__SOURCE TEXT__.
==================================================
If your student has been dismissed from college for poor academic performance (sometimes called Satisfactory Academic Progress), it can be a devastating blow. Both you and your student will need to come to terms with the reality, evaluate what happened, and decide how to move forward. We have several earlier posts that may help you with these stages of the process.
What To Do If Your Student Is Academically Dismissed from College
Academically Dismissed from College? Time for a Reset
Academically Dismissed from College? Ten Steps to Move On
However, once you and your student have evaluated the situation, and perhaps taken some time away from school, your student may be ready to get back on track — either at her former school or at a new school. She may have questions, but she may not be sure where to begin.
Let your student take ownership
It is important that your student, not you, do the work to prepare to return to school, but you may need to give her some guidance about necessary steps. All calls to the school, all e-mails to school offices, all visits to college offices, all application or appeal materials should be completed by your student and not you. The college is looking for responsibility on your student’s part. She should advocate for herself and make her own case. If you step in, you may actually hurt your student’s chances of being readmitted.
The first step for your student should be to determine whether she is ready to re-enter and pick up her studies. Your student should address any and all issues that interfered with her success in the first place. Whether self-management issues, health issues, family issues, work issues or any other factors got in the way, your student will need to address them honestly before she is ready to return to school and succeed.
==================================================
__EXERCISE TASK__. Revise the text on returning to college after academic dismissal, starting at the words "The first step" and ending after "school and succeed.", with "determine" changed to "decide".

__MATERIAL__.
==================================================
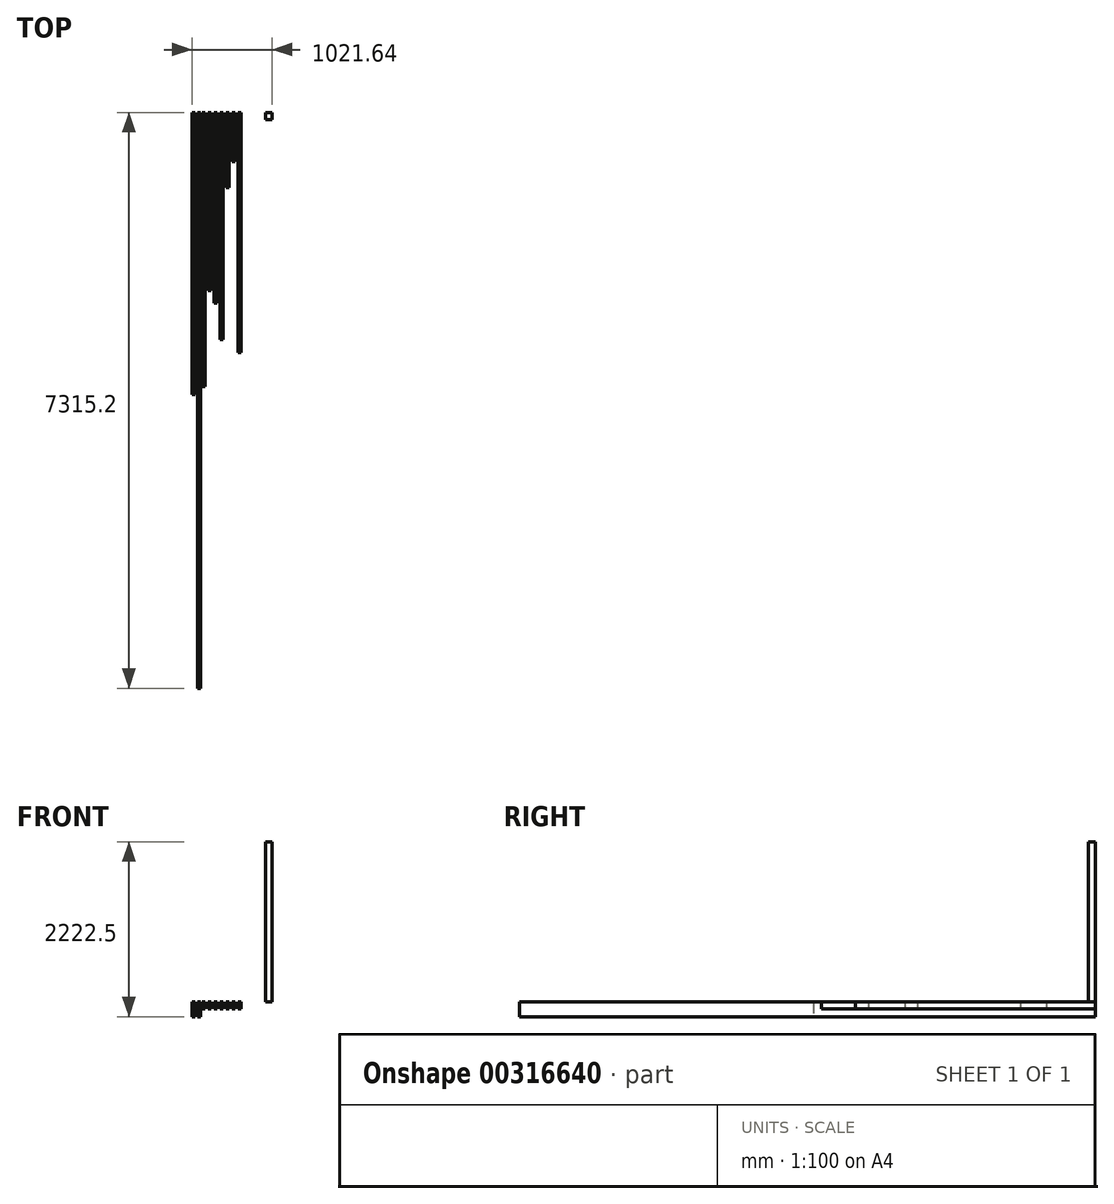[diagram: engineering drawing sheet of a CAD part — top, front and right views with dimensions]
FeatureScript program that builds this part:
==================================================
__EXERCISE SOLUTION__.
The first step for your student should be to decide whether she is ready to re-enter and pick up her studies. Your student should address any and all issues that interfered with her success in the first place. Whether self-management issues, health issues, family issues, work issues or any other factors got in the way, your student will need to address them honestly before she is ready to return to school and succeed.